The transmission is persistent and widespread.
(Associated Press, November 21, 2014)
When I read this update, I had a fleeting thought about Rosetta’s Philae probe roving all over Comet 67P and transmitting all kinds of evolutionary data back to Earth.
No doubt this thought stemmed from the worldwide jubilation and media coverage that attended its successful landing on November 12. Not to mention the suspense rocket scientists at the ESA engendered with their giddy talk about receiving troves of data, which they promised would provide unprecedented insights into the formation of our solar system and the creation of our planet.
Except that this update had nothing to do with the ESA’s Rosetta mission. Instead, it highlighted the latest assessment by health workers at the WHO on the spread of Ebola in Sierra Leone.
I appreciate of course that – with the Ferguson protests, Bill Cosby’s rape allegations, Kim Kardashian’s butt and so many other stories orbiting the Twitterverse – chances are that many of you had already forgotten not only about Ebola, but Rosetta too.
In any event, here in part is how I commented on this landing, for which I was so predictably trolled:
Given their jubilation (with high-fiving, backslapping, and hugging all around), you’d think they had in fact discovered signs of life out there … somewhere.
But I, for one, remember all too well the jubilation that attended, not just some robotic probe, but man landing on the Moon. And I am hard-pressed to cite ways in which that landing has lived up to the hype and hope it inspired.
(“Rosetta’s Comet Landing: the Robot Has Landed. Great. Now What?!” The iPINIONS Journal, November 13, 2014)
It hardly mattered to my detractors that the failure of rocket scientists at NASA to announce any celebrated discoveries, despite many successful landings on Mars, informed my cynicism.
Unsurprisingly, it appears that cynicism was as prescient as it was prudent, because now comes this:
After an improbable 10-year, 310-million-mile journey to become the first ever space vehicle to make a soft landing on a comet, the Philae probe may have ended its mission prematurely.
Philae was supposed to transmit data from Comet 67P for nine months as it passed the sun, running on solar power, but it did not get its place in the sunlight that scientists had hoped for.
(CNN, November 18, 2014)
Frankly, this probe’s radio silence is surpassed in its frustration only by the ESA’s media silence, which stands in humbling contrast to the way its scientists were regaling every medium, when the probe landed, with great expectations of discoveries to come.
Talk about premature jubilation: After all, this silence can only mean that Philae’s celebrated landing will end up telling us even less about our solar system and planet than similar landings on the Moon and Mars….

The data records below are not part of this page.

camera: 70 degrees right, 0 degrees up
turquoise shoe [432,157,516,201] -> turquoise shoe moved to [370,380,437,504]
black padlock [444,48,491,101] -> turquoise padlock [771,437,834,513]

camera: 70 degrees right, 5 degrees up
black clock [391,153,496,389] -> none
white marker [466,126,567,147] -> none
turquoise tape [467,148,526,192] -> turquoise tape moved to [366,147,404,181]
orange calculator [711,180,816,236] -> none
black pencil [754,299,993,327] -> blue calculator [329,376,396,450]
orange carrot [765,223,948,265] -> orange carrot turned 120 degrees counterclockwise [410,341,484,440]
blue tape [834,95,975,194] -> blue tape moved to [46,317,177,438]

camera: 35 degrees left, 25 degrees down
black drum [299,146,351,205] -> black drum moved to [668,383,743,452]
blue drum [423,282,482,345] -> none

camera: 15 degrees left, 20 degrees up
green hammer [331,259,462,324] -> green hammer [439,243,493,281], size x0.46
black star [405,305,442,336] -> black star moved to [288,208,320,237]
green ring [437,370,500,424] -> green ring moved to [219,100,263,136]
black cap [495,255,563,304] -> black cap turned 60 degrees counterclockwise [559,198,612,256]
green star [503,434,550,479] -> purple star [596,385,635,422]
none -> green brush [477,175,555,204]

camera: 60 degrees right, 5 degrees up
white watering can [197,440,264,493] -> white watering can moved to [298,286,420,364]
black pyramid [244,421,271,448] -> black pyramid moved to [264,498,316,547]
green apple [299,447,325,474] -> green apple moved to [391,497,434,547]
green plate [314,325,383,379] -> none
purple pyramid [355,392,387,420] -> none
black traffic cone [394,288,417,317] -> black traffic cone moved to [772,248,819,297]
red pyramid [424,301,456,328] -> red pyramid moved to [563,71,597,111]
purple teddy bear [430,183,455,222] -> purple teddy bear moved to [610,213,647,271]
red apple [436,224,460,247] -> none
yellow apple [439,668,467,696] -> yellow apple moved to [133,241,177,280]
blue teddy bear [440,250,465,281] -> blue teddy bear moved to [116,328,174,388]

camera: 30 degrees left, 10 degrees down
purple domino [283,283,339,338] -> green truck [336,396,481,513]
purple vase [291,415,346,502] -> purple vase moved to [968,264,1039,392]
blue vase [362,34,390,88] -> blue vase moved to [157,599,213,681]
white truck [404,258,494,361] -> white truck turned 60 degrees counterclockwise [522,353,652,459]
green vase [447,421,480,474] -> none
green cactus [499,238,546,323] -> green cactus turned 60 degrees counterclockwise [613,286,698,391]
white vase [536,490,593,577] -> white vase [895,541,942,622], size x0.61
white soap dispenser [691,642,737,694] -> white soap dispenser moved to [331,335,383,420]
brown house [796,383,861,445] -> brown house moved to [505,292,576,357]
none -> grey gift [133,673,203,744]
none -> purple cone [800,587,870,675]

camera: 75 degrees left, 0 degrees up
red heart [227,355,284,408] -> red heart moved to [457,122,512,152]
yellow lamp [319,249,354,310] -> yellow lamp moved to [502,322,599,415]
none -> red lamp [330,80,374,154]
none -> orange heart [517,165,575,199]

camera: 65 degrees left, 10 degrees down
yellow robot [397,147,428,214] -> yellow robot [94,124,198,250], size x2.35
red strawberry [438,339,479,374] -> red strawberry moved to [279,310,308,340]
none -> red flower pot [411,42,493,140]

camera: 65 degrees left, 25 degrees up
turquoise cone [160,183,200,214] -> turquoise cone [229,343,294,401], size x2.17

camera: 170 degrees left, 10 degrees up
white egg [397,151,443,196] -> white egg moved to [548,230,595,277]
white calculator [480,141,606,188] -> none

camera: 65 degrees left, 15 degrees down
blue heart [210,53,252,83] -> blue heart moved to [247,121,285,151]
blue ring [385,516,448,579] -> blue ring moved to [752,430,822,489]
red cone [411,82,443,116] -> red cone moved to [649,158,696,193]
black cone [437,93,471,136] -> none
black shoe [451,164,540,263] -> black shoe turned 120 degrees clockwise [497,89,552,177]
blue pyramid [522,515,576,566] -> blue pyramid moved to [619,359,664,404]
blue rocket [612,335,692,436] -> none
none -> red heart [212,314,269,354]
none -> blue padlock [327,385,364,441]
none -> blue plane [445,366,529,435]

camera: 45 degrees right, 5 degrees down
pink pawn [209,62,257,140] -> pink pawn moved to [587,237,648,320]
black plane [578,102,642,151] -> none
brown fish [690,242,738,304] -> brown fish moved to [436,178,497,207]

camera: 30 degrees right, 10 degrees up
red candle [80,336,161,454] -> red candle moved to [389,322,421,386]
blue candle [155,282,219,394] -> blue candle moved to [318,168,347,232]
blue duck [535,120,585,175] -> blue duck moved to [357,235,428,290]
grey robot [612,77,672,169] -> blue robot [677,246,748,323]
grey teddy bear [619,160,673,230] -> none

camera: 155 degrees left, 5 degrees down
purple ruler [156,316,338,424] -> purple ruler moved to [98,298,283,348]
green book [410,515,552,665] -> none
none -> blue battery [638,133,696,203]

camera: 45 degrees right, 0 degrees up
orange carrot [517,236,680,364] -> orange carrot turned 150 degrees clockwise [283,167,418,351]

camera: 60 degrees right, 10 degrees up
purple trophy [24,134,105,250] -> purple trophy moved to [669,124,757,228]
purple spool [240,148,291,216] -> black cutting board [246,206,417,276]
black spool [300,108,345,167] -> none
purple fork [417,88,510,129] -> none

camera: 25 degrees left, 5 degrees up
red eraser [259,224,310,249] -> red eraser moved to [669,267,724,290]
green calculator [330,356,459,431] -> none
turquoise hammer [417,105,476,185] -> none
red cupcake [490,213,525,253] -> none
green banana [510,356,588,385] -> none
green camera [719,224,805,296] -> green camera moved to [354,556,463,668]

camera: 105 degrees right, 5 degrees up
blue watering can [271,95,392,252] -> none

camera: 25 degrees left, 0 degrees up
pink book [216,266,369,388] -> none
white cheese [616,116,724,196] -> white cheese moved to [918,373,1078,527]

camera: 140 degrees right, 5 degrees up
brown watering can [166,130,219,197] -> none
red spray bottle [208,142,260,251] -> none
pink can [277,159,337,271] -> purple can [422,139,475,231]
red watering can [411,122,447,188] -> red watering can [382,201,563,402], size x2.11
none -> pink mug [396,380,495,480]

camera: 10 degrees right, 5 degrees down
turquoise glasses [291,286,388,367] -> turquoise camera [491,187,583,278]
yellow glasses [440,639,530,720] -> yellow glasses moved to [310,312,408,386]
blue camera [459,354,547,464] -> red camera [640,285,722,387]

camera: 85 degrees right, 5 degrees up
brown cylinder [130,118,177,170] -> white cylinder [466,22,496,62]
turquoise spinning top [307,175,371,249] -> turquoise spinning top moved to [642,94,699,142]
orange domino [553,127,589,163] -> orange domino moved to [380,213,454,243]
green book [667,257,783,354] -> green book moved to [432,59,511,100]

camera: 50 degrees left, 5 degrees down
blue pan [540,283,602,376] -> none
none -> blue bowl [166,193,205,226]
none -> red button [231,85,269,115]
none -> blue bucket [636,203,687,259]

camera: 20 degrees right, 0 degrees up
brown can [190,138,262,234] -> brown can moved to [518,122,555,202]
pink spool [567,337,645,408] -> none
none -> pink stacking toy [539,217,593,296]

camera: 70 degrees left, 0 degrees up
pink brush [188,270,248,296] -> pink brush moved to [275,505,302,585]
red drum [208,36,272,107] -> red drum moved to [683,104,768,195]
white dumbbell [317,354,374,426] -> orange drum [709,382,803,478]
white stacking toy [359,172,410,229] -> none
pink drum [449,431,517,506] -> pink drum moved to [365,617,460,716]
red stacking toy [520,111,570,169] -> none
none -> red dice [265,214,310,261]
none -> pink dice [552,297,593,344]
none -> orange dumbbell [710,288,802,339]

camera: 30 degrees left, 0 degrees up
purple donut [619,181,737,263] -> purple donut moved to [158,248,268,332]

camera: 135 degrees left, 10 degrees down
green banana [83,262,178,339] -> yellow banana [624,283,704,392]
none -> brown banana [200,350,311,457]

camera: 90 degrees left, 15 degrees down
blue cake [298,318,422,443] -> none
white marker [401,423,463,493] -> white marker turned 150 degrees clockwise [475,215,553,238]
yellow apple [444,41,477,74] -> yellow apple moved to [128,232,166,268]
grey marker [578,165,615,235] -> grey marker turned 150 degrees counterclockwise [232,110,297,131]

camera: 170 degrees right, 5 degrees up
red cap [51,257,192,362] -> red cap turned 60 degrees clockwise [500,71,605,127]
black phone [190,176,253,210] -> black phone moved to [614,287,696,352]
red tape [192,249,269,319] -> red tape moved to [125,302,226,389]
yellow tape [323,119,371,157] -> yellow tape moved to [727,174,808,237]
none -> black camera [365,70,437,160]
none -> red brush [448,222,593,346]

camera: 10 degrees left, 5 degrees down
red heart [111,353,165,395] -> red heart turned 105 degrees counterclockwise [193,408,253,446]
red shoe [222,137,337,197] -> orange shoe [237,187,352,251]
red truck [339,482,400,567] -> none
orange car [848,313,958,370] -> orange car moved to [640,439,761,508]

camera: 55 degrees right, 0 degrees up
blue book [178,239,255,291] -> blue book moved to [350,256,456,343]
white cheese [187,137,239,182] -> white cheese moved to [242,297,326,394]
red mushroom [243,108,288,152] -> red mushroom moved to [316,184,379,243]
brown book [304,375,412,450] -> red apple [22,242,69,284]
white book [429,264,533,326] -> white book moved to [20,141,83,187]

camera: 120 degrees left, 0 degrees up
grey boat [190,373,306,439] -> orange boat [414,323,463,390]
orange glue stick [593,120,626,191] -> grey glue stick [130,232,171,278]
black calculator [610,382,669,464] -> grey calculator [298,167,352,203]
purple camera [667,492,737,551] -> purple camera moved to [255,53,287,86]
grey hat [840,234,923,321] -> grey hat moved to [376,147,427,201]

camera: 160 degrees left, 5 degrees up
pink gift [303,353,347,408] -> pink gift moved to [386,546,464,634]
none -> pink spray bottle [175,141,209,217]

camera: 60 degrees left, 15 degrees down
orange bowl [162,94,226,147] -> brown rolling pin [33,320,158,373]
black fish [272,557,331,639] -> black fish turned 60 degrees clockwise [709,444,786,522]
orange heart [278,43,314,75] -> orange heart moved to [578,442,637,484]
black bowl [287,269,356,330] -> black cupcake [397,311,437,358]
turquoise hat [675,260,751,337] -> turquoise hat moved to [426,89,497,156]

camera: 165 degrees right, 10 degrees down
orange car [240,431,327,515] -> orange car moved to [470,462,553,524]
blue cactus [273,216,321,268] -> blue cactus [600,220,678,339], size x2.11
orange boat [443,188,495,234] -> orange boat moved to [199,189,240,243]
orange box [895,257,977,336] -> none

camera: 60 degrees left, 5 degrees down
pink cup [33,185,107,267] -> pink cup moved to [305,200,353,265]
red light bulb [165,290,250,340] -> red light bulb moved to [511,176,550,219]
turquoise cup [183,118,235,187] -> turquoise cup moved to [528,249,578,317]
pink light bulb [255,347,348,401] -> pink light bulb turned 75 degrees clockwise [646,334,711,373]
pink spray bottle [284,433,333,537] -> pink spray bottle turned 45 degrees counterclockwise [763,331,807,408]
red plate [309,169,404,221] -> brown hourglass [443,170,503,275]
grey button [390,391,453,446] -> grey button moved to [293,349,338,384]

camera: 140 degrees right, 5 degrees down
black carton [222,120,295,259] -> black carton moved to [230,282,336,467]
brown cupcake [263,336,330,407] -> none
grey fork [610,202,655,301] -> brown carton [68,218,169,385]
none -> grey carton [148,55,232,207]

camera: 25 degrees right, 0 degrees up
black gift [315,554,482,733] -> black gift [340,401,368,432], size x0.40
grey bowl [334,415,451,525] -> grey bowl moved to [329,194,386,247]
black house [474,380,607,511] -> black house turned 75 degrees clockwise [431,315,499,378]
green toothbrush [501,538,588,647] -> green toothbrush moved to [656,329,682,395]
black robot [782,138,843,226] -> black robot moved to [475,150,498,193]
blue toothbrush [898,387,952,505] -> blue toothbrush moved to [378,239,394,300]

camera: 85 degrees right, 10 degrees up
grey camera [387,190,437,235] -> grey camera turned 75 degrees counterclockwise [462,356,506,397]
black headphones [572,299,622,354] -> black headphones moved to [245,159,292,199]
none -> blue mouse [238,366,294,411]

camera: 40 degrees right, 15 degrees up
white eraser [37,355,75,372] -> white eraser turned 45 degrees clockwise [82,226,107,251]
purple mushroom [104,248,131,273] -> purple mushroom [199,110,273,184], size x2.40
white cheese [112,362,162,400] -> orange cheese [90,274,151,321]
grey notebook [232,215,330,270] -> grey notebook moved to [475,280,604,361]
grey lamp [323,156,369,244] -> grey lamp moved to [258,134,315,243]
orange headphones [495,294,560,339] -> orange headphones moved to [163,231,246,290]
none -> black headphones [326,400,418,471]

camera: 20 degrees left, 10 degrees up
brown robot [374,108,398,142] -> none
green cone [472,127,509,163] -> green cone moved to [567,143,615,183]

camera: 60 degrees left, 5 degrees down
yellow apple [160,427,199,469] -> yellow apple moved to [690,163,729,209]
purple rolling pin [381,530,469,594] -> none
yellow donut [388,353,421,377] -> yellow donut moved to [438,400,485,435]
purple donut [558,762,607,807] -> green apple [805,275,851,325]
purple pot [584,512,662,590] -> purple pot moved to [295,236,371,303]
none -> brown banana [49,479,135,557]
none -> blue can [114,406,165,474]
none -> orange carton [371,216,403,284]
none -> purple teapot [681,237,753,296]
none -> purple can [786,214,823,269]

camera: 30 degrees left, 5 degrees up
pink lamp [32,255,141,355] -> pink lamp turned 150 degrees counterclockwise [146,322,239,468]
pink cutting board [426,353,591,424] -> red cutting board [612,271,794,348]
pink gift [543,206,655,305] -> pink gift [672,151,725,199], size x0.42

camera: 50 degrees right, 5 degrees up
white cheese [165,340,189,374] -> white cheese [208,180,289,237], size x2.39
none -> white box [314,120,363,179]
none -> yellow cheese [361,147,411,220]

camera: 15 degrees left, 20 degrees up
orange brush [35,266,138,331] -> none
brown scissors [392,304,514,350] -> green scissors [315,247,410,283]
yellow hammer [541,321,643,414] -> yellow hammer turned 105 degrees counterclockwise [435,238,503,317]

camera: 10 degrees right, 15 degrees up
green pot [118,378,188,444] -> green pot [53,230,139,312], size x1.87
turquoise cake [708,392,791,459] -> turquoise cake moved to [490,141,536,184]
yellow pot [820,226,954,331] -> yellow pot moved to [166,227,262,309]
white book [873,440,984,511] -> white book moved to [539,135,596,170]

That said, let me hasten to clarify that I’m not opposed to space exploration. In fact, I fully support completion of the International Space Station; not least because it could serve as a self-sustaining home base from which humans could launch Star Trek-like voyages “to [truly] go boldly where no man has gone before.”
It just seems foolhardy to expend so much brainpower and resources to collect dirt/rock samples from one of the hundreds of millions of plainly uninhabitable comets scientist believe are traveling through our solar system.
Whereas, for example, such brainpower and resources would better serve mankind by developing such things as biometric tracking technology and “smart[er] bombs.” Given the existential menace terrorism poses, advances in these areas could enable drones to find and take out terrorists, with relatively little collateral damage, whether they’re hiding out in caves in Afghanistan, jungles in Uganda, or condos in Lebanon.
NOTE: Apropos of cynicism, I believe that, if there were other forms of life out there, they would be so much more evolved than earthlings that they would find us before we “discover” them.